Researchers found that pollen grains make for a quarter of some spider species' diet, which choose to eat these grains even when other insects are available, according to a press statement.

Generally spiders use their web to catch their prey. While studying oral web spiders, University of Exeter researchers made yet another interesting discovery of this spider species. They found that oral web spiders use their webs not just to catch insects but also aerial plankton like pollen and fungal spores, which account for a quarter of their diet. Spiders usually take down and eat their webs to recycle the silk protein. It was previously believed that oral web spiders indirectly consumed these pollens while eating the web. However, the new study found that this was not true. The size of the pollen grains suggested that the spiders were actively eating them.
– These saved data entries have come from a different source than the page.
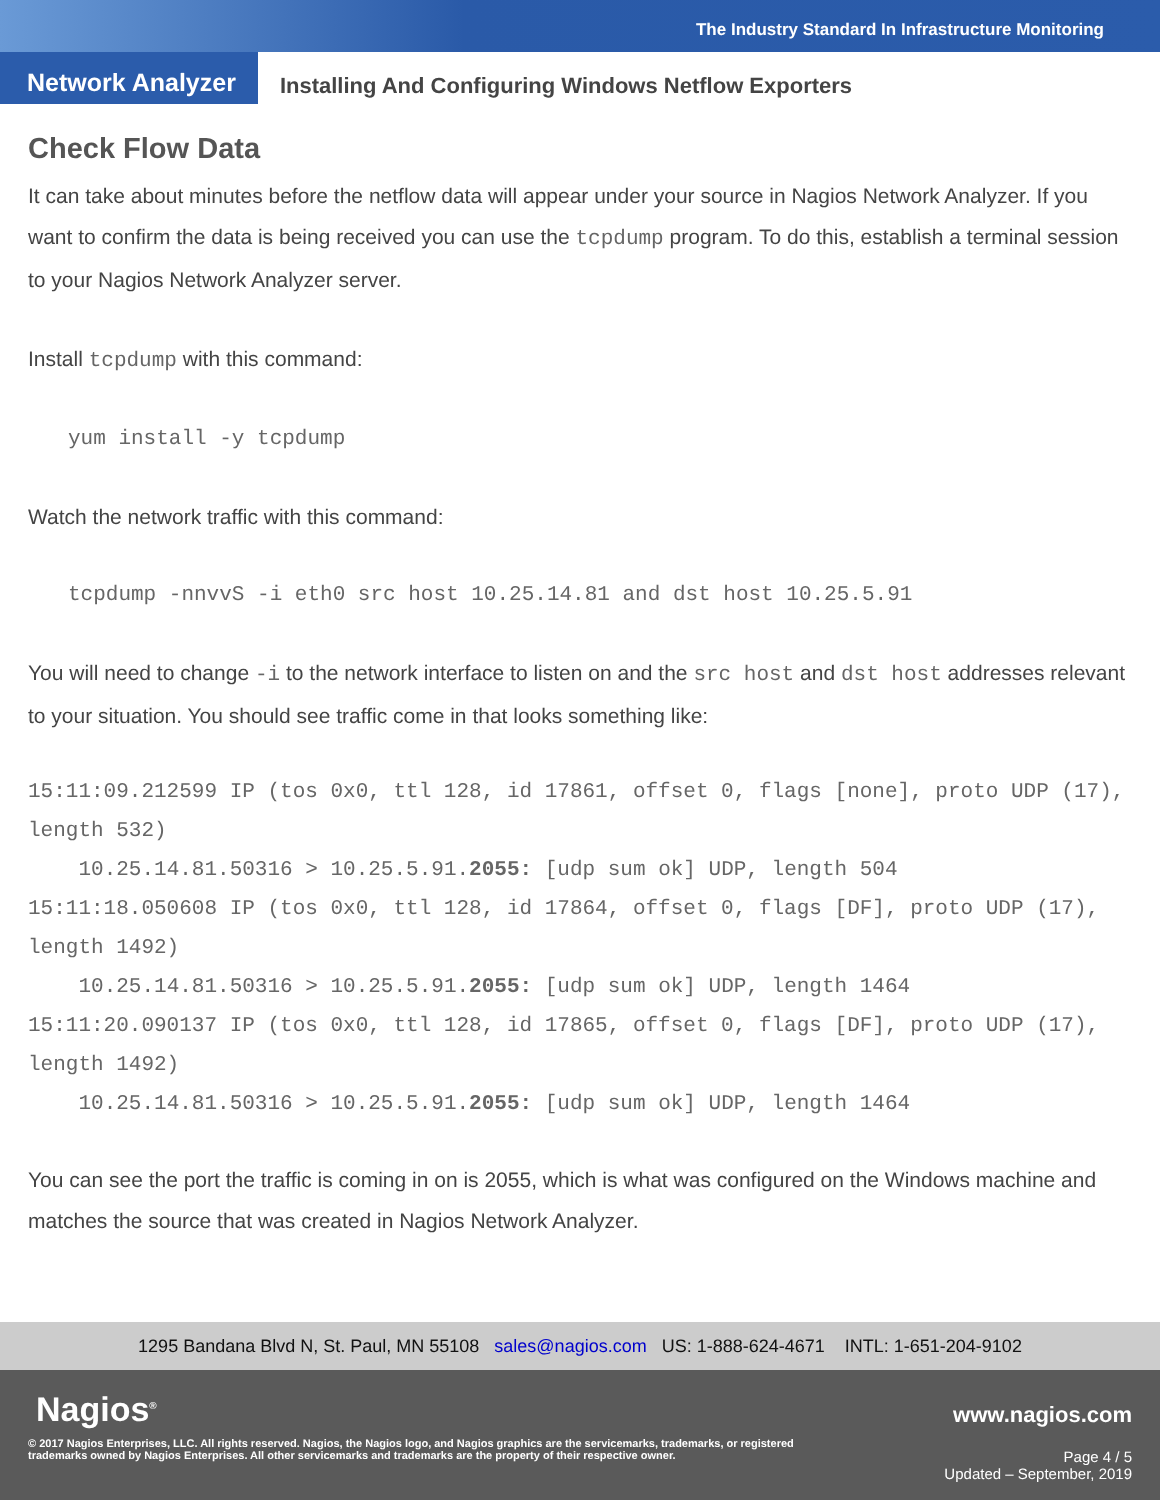The Industry Standard In Infrastructure Monitoring
Network Analyzer
Installing And Configuring Windows Netflow Exporters
Check Flow Data
It can take about minutes before the netflow data will appear under your source in Nagios Network Analyzer. If you want to confirm the data is being received you can use the tcpdump program. To do this, establish a terminal session to your Nagios Network Analyzer server.
Install tcpdump with this command:
yum install -y tcpdump
Watch the network traffic with this command:
tcpdump -nnvvS -i eth0 src host 10.25.14.81 and dst host 10.25.5.91
You will need to change -i to the network interface to listen on and the src host and dst host addresses relevant to your situation. You should see traffic come in that looks something like:
15:11:09.212599 IP (tos 0x0, ttl 128, id 17861, offset 0, flags [none], proto UDP (17), length 532)
    10.25.14.81.50316 > 10.25.5.91.2055: [udp sum ok] UDP, length 504
15:11:18.050608 IP (tos 0x0, ttl 128, id 17864, offset 0, flags [DF], proto UDP (17), length 1492)
    10.25.14.81.50316 > 10.25.5.91.2055: [udp sum ok] UDP, length 1464
15:11:20.090137 IP (tos 0x0, ttl 128, id 17865, offset 0, flags [DF], proto UDP (17), length 1492)
    10.25.14.81.50316 > 10.25.5.91.2055: [udp sum ok] UDP, length 1464
You can see the port the traffic is coming in on is 2055, which is what was configured on the Windows machine and matches the source that was created in Nagios Network Analyzer.
1295 Bandana Blvd N, St. Paul, MN 55108 sales@nagios.com US: 1-888-624-4671 INTL: 1-651-204-9102
Nagios<sup>®</sup> www.nagios.com
© 2017 Nagios Enterprises, LLC. All rights reserved. Nagios, the Nagios logo, and Nagios graphics are the servicemarks, trademarks, or registered trademarks owned by Nagios Enterprises. All other servicemarks and trademarks are the property of their respective owner.
Page 4 / 5
Updated – September, 2019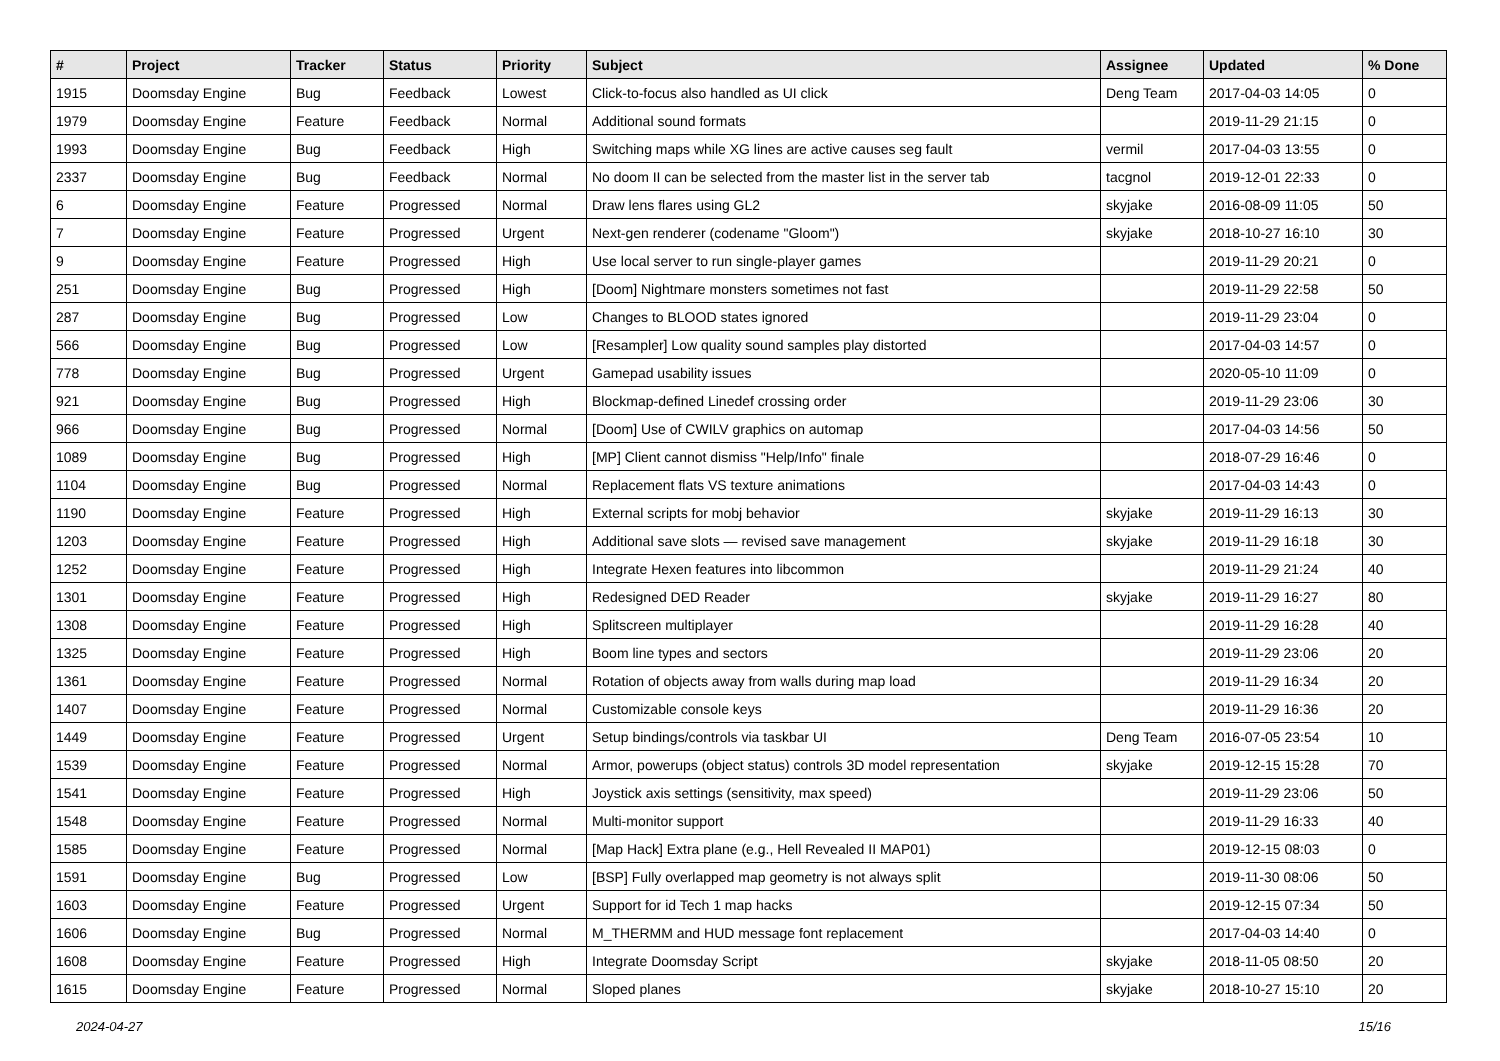| # | Project | Tracker | Status | Priority | Subject | Assignee | Updated | % Done |
| --- | --- | --- | --- | --- | --- | --- | --- | --- |
| 1915 | Doomsday Engine | Bug | Feedback | Lowest | Click-to-focus also handled as UI click | Deng Team | 2017-04-03 14:05 | 0 |
| 1979 | Doomsday Engine | Feature | Feedback | Normal | Additional sound formats | | 2019-11-29 21:15 | 0 |
| 1993 | Doomsday Engine | Bug | Feedback | High | Switching maps while XG lines are active causes seg fault | vermil | 2017-04-03 13:55 | 0 |
| 2337 | Doomsday Engine | Bug | Feedback | Normal | No doom II can be selected from the master list in the server tab | tacgnol | 2019-12-01 22:33 | 0 |
| 6 | Doomsday Engine | Feature | Progressed | Normal | Draw lens flares using GL2 | skyjake | 2016-08-09 11:05 | 50 |
| 7 | Doomsday Engine | Feature | Progressed | Urgent | Next-gen renderer (codename "Gloom") | skyjake | 2018-10-27 16:10 | 30 |
| 9 | Doomsday Engine | Feature | Progressed | High | Use local server to run single-player games | | 2019-11-29 20:21 | 0 |
| 251 | Doomsday Engine | Bug | Progressed | High | [Doom] Nightmare monsters sometimes not fast | | 2019-11-29 22:58 | 50 |
| 287 | Doomsday Engine | Bug | Progressed | Low | Changes to BLOOD states ignored | | 2019-11-29 23:04 | 0 |
| 566 | Doomsday Engine | Bug | Progressed | Low | [Resampler] Low quality sound samples play distorted | | 2017-04-03 14:57 | 0 |
| 778 | Doomsday Engine | Bug | Progressed | Urgent | Gamepad usability issues | | 2020-05-10 11:09 | 0 |
| 921 | Doomsday Engine | Bug | Progressed | High | Blockmap-defined Linedef crossing order | | 2019-11-29 23:06 | 30 |
| 966 | Doomsday Engine | Bug | Progressed | Normal | [Doom] Use of CWILV graphics on automap | | 2017-04-03 14:56 | 50 |
| 1089 | Doomsday Engine | Bug | Progressed | High | [MP] Client cannot dismiss "Help/Info" finale | | 2018-07-29 16:46 | 0 |
| 1104 | Doomsday Engine | Bug | Progressed | Normal | Replacement flats VS texture animations | | 2017-04-03 14:43 | 0 |
| 1190 | Doomsday Engine | Feature | Progressed | High | External scripts for mobj behavior | skyjake | 2019-11-29 16:13 | 30 |
| 1203 | Doomsday Engine | Feature | Progressed | High | Additional save slots — revised save management | skyjake | 2019-11-29 16:18 | 30 |
| 1252 | Doomsday Engine | Feature | Progressed | High | Integrate Hexen features into libcommon | | 2019-11-29 21:24 | 40 |
| 1301 | Doomsday Engine | Feature | Progressed | High | Redesigned DED Reader | skyjake | 2019-11-29 16:27 | 80 |
| 1308 | Doomsday Engine | Feature | Progressed | High | Splitscreen multiplayer | | 2019-11-29 16:28 | 40 |
| 1325 | Doomsday Engine | Feature | Progressed | High | Boom line types and sectors | | 2019-11-29 23:06 | 20 |
| 1361 | Doomsday Engine | Feature | Progressed | Normal | Rotation of objects away from walls during map load | | 2019-11-29 16:34 | 20 |
| 1407 | Doomsday Engine | Feature | Progressed | Normal | Customizable console keys | | 2019-11-29 16:36 | 20 |
| 1449 | Doomsday Engine | Feature | Progressed | Urgent | Setup bindings/controls via taskbar UI | Deng Team | 2016-07-05 23:54 | 10 |
| 1539 | Doomsday Engine | Feature | Progressed | Normal | Armor, powerups (object status) controls 3D model representation | skyjake | 2019-12-15 15:28 | 70 |
| 1541 | Doomsday Engine | Feature | Progressed | High | Joystick axis settings (sensitivity, max speed) | | 2019-11-29 23:06 | 50 |
| 1548 | Doomsday Engine | Feature | Progressed | Normal | Multi-monitor support | | 2019-11-29 16:33 | 40 |
| 1585 | Doomsday Engine | Feature | Progressed | Normal | [Map Hack] Extra plane (e.g., Hell Revealed II MAP01) | | 2019-12-15 08:03 | 0 |
| 1591 | Doomsday Engine | Bug | Progressed | Low | [BSP] Fully overlapped map geometry is not always split | | 2019-11-30 08:06 | 50 |
| 1603 | Doomsday Engine | Feature | Progressed | Urgent | Support for id Tech 1 map hacks | | 2019-12-15 07:34 | 50 |
| 1606 | Doomsday Engine | Bug | Progressed | Normal | M_THERMM and HUD message font replacement | | 2017-04-03 14:40 | 0 |
| 1608 | Doomsday Engine | Feature | Progressed | High | Integrate Doomsday Script | skyjake | 2018-11-05 08:50 | 20 |
| 1615 | Doomsday Engine | Feature | Progressed | Normal | Sloped planes | skyjake | 2018-10-27 15:10 | 20 |
2024-04-27 15/16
To confirm their findings, Dr Dirk Sanders of the University of Exeter and his team carried out an experiment to see whether juvenile spiders included plant resources in their diet. They found that while only 75 per cent of their diet consisted of flying insects, the rest comprised of pollen grains. A mixture of these plant resources and insects gave spiders maximum nourishment.
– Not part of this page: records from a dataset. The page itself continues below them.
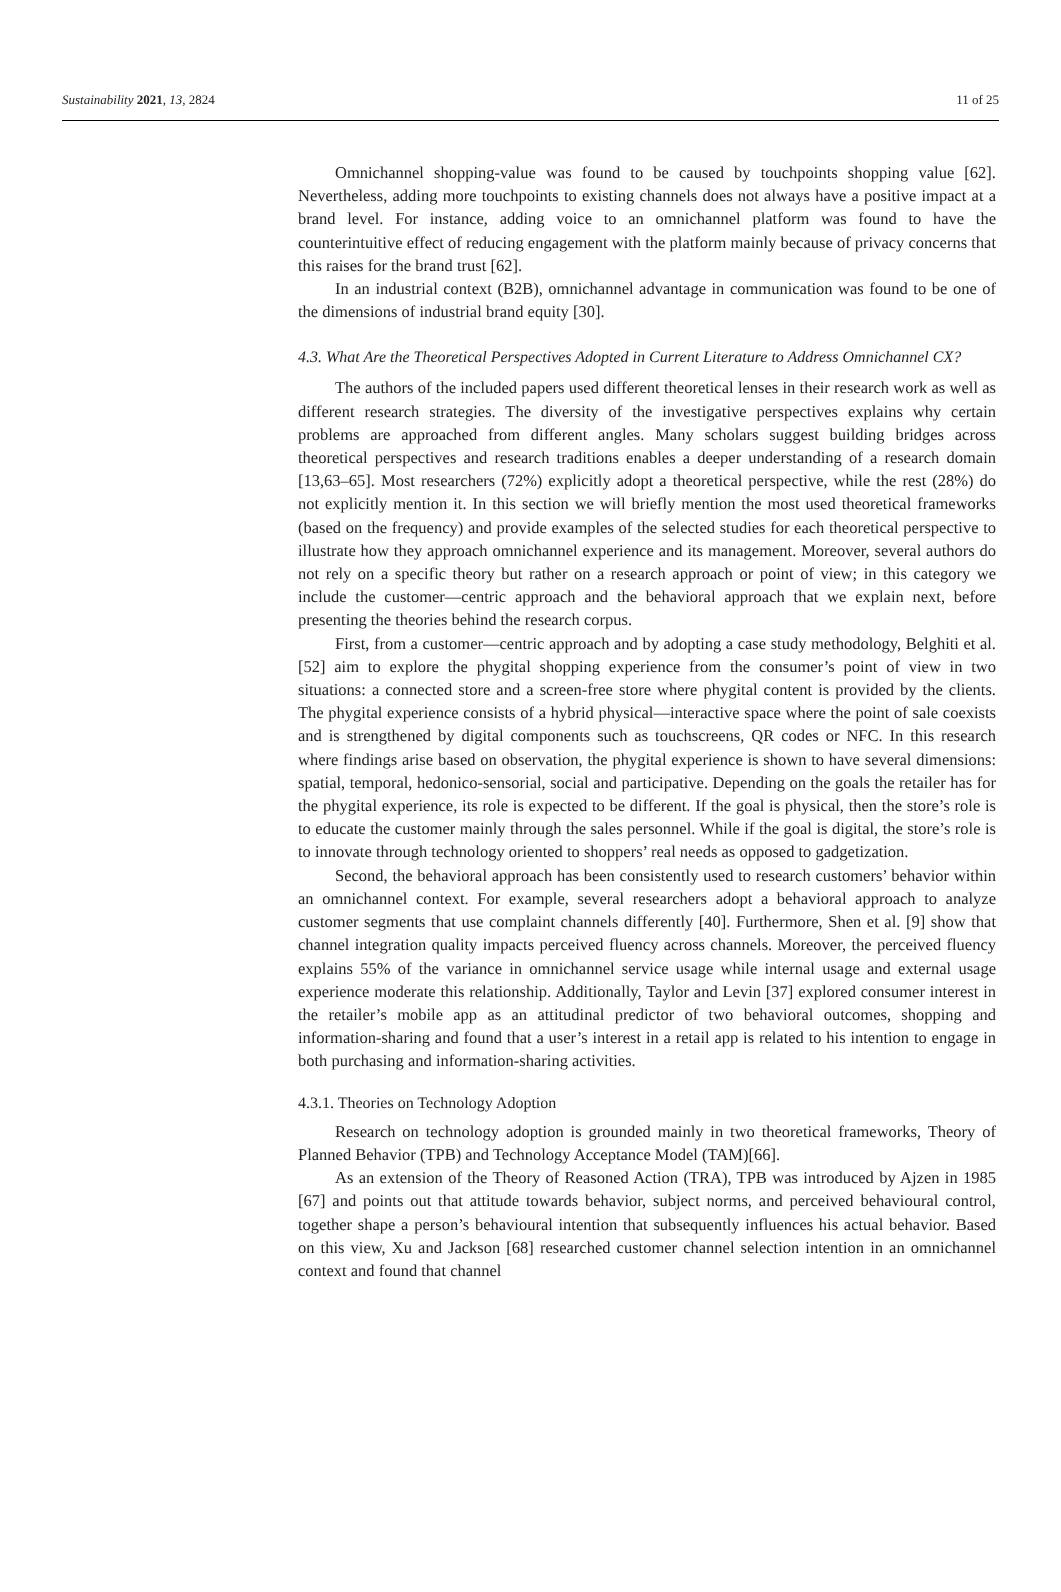Sustainability 2021, 13, 2824 11 of 25
Omnichannel shopping-value was found to be caused by touchpoints shopping value [62]. Nevertheless, adding more touchpoints to existing channels does not always have a positive impact at a brand level. For instance, adding voice to an omnichannel platform was found to have the counterintuitive effect of reducing engagement with the platform mainly because of privacy concerns that this raises for the brand trust [62].
In an industrial context (B2B), omnichannel advantage in communication was found to be one of the dimensions of industrial brand equity [30].
4.3. What Are the Theoretical Perspectives Adopted in Current Literature to Address Omnichannel CX?
The authors of the included papers used different theoretical lenses in their research work as well as different research strategies. The diversity of the investigative perspectives explains why certain problems are approached from different angles. Many scholars suggest building bridges across theoretical perspectives and research traditions enables a deeper understanding of a research domain [13,63–65]. Most researchers (72%) explicitly adopt a theoretical perspective, while the rest (28%) do not explicitly mention it. In this section we will briefly mention the most used theoretical frameworks (based on the frequency) and provide examples of the selected studies for each theoretical perspective to illustrate how they approach omnichannel experience and its management. Moreover, several authors do not rely on a specific theory but rather on a research approach or point of view; in this category we include the customer—centric approach and the behavioral approach that we explain next, before presenting the theories behind the research corpus.
First, from a customer—centric approach and by adopting a case study methodology, Belghiti et al. [52] aim to explore the phygital shopping experience from the consumer’s point of view in two situations: a connected store and a screen-free store where phygital content is provided by the clients. The phygital experience consists of a hybrid physical—interactive space where the point of sale coexists and is strengthened by digital components such as touchscreens, QR codes or NFC. In this research where findings arise based on observation, the phygital experience is shown to have several dimensions: spatial, temporal, hedonico-sensorial, social and participative. Depending on the goals the retailer has for the phygital experience, its role is expected to be different. If the goal is physical, then the store’s role is to educate the customer mainly through the sales personnel. While if the goal is digital, the store’s role is to innovate through technology oriented to shoppers’ real needs as opposed to gadgetization.
Second, the behavioral approach has been consistently used to research customers’ behavior within an omnichannel context. For example, several researchers adopt a behavioral approach to analyze customer segments that use complaint channels differently [40]. Furthermore, Shen et al. [9] show that channel integration quality impacts perceived fluency across channels. Moreover, the perceived fluency explains 55% of the variance in omnichannel service usage while internal usage and external usage experience moderate this relationship. Additionally, Taylor and Levin [37] explored consumer interest in the retailer’s mobile app as an attitudinal predictor of two behavioral outcomes, shopping and information-sharing and found that a user’s interest in a retail app is related to his intention to engage in both purchasing and information-sharing activities.
4.3.1. Theories on Technology Adoption
Research on technology adoption is grounded mainly in two theoretical frameworks, Theory of Planned Behavior (TPB) and Technology Acceptance Model (TAM)[66].
As an extension of the Theory of Reasoned Action (TRA), TPB was introduced by Ajzen in 1985 [67] and points out that attitude towards behavior, subject norms, and perceived behavioural control, together shape a person’s behavioural intention that subsequently influences his actual behavior. Based on this view, Xu and Jackson [68] researched customer channel selection intention in an omnichannel context and found that channel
"Most people and researchers think of spiders as pure carnivores, but in this family of orb web spiders that is not the case," Dr. Sanders said. "We have demonstrated that the spiders feed on pollen caught in their webs, even if they have additional food, and that it forms an important part of their nourishment. The proportion of pollen in the spiders' diet in the wild was high, so we need to classify them as omnivores rather than carnivores."

Findings of the study were published in the online journal PLOS One.